A 4th space dimension? In the General Theory of Relativity, Einstein concludes that our space-time continuum is "curved". In order to explain this concept of the curvature of a continuum, one speaks of the geometry of a spherical surface, which is a 2-dimension continuum curved in our usual 3-dimension space. A direct analogy leads to invoke an extra dimension in order to "understand" the curvature of the Einstein space-time continuum, that would be an extra 4th space dimension as the popular mind considers time as a special dimension.
In fact there is no need for any extra dimension. The whole geometry for a spherical surface can be carried out while remaining on the surface. One thus gets the results that follows, as simple as surprising.
The geometry of a spherical surface is not Euclidean. In any continuum where lengthes can be measured as is the case along a sphere, the "straight line" notion is replaced with the notion of geodesic line, i.e. the shortest way from a point to another one. The geodesic lines along a sphere are its great circles.
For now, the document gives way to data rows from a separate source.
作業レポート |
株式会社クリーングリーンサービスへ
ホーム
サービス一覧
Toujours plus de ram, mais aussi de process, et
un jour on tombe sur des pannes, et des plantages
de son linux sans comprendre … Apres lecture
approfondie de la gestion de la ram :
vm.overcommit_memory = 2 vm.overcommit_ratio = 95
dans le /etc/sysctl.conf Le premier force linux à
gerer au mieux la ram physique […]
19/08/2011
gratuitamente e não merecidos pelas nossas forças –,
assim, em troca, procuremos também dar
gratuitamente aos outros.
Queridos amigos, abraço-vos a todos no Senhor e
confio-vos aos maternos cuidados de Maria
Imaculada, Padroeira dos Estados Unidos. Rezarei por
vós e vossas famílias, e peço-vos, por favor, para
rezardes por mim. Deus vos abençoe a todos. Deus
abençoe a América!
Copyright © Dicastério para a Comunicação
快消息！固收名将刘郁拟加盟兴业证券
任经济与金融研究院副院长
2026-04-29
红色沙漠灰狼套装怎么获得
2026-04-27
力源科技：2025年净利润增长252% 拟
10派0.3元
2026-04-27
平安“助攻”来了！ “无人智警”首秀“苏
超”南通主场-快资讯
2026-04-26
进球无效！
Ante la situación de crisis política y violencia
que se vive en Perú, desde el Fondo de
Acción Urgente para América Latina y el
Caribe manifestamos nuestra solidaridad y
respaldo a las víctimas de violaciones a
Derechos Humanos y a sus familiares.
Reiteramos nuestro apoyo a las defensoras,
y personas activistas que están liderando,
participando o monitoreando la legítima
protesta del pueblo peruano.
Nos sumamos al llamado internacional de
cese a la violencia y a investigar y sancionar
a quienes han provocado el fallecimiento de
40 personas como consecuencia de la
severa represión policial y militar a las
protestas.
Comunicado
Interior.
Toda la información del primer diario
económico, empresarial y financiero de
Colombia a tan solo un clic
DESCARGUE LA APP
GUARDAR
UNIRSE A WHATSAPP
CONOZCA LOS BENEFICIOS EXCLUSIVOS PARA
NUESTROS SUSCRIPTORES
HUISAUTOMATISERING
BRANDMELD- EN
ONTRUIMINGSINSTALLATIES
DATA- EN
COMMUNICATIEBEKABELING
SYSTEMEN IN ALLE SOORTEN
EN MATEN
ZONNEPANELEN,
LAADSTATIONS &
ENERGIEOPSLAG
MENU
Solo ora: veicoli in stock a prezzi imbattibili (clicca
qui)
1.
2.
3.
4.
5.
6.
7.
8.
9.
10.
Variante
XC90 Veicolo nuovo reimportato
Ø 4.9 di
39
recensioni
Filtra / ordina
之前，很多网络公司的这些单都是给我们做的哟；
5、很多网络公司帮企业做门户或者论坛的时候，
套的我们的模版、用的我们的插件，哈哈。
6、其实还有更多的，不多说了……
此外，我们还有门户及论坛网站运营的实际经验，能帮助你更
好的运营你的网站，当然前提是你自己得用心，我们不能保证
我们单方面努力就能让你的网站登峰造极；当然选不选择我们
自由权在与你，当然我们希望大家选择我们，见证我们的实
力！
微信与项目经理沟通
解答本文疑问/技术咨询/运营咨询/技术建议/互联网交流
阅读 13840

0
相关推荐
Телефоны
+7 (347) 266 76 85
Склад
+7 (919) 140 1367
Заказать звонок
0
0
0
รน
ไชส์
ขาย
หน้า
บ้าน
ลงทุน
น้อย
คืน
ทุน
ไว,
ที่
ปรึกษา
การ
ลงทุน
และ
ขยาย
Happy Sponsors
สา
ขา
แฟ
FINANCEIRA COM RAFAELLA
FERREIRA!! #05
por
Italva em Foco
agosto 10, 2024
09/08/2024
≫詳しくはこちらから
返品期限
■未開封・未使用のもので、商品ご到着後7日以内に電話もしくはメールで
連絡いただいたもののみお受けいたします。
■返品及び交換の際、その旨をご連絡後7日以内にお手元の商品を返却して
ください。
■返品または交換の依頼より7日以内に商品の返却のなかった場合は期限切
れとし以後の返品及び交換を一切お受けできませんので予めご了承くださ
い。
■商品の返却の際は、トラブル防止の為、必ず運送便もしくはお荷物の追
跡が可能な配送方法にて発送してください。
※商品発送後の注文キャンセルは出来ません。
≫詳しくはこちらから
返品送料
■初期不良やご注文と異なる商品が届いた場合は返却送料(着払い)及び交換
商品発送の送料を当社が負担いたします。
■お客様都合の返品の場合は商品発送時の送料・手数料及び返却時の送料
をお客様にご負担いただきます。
Therefore, since two great circles are necessarily crossing, the spherical geometry does not satisfy the Euclid postulate, since from a point outside a "straight line", one cannot draw a second straight line "parallel" to the first one, i.e. uncrossing it. The spherical geometry is said Riemanian.
Euclid was a Greek mathematician who lived around the III-Vth century before J.C. and who undertook to write down the whole mathematics of his time. He and his followers thus established the classical geometry in the plane and in the space, demonstrating all the known properties of classical figures (straight lines, triangles, circles, ellipses, and so on) except one of them, of course, the Euclid postulate, which cannot be demonstrated: in a plane, from a point outside a straight line, one can draw one parallel to this line and a single one. The first historical meaning of the non-Euclidean word concerns the geometries that do not satisfy this postulate (Lobatchevski or Riemann), discovered by the end of the XIXth century. For mathematicians, the Euclidean spaces satisfy this property or its extension to spaces with more than 3 dimensions.